Author: Desislava Georgieva
Published On: 02/12/2022

Strange noise. The crack of crushing plastic bottles under your feet. In the woods by the beach. Autumn has laid a golden carpet. You bend down. You shake off the noise and… find you’re walking on a landfill. A few meters from the beautiful beach next to the Chernomorets hut. A ton and a half of waste in just 2-3 hours. And there is a lot more… This is the summary of the beach cleaning campaign on the eve of the International Black Sea Day – October 31. The volunteers rolled up their sleeves and grabbed garbage bags. A full bottle of “Varna” red label beer. The market had forgotten it for a decade. But nature preserves it for posterity. Because the glass, thrown in the forest or in the landfill, remains forever. Plastic outlasts it. In quantity. Over 90% of the one and a half tons of waste collected are plastic bottles, cups, bags, stirrers, utensils, sunscreen wrappers, belts, toys and even tennis rackets.
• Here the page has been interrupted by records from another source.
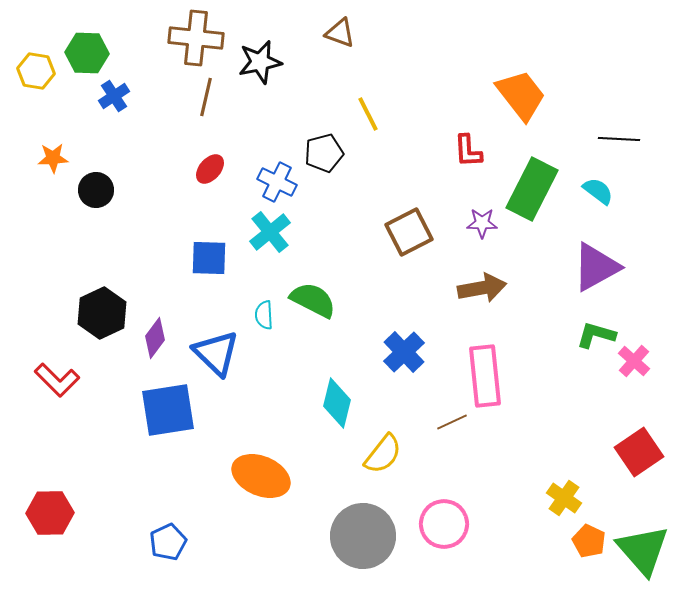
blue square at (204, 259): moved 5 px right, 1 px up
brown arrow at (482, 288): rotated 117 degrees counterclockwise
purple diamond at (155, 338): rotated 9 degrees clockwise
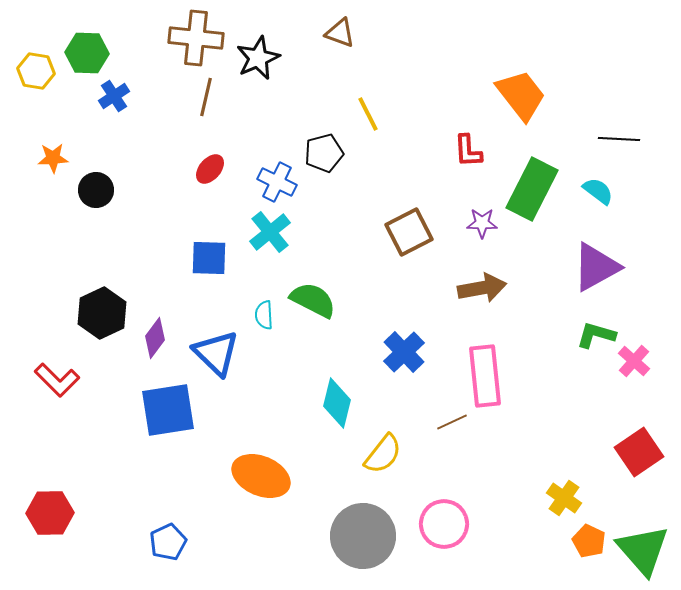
black star at (260, 62): moved 2 px left, 4 px up; rotated 12 degrees counterclockwise
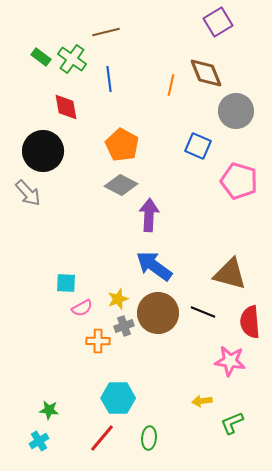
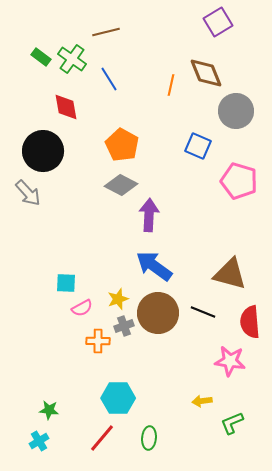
blue line: rotated 25 degrees counterclockwise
And while plastic bags are in a state of semi-decay, rubber, tin remains and metal canisters rival glass in sustainability. A girl poses with her newly unearthed find – a well-preserved colourful child’s flip-flop. The enthusiasm of a young man cleaning two metres away is no less. He holds a whole, perfectly healthy flipper in his hands.

Nearly 300 volunteers – from 3-year-old children, to teenagers from Varna high schools, to barely-man-walking men of advanced age but with fighting spirit, cleaned the few remaining wild beaches north of Varna – “Pasha Dere”, “Chernomorets”, “Veteran”, Rybarski.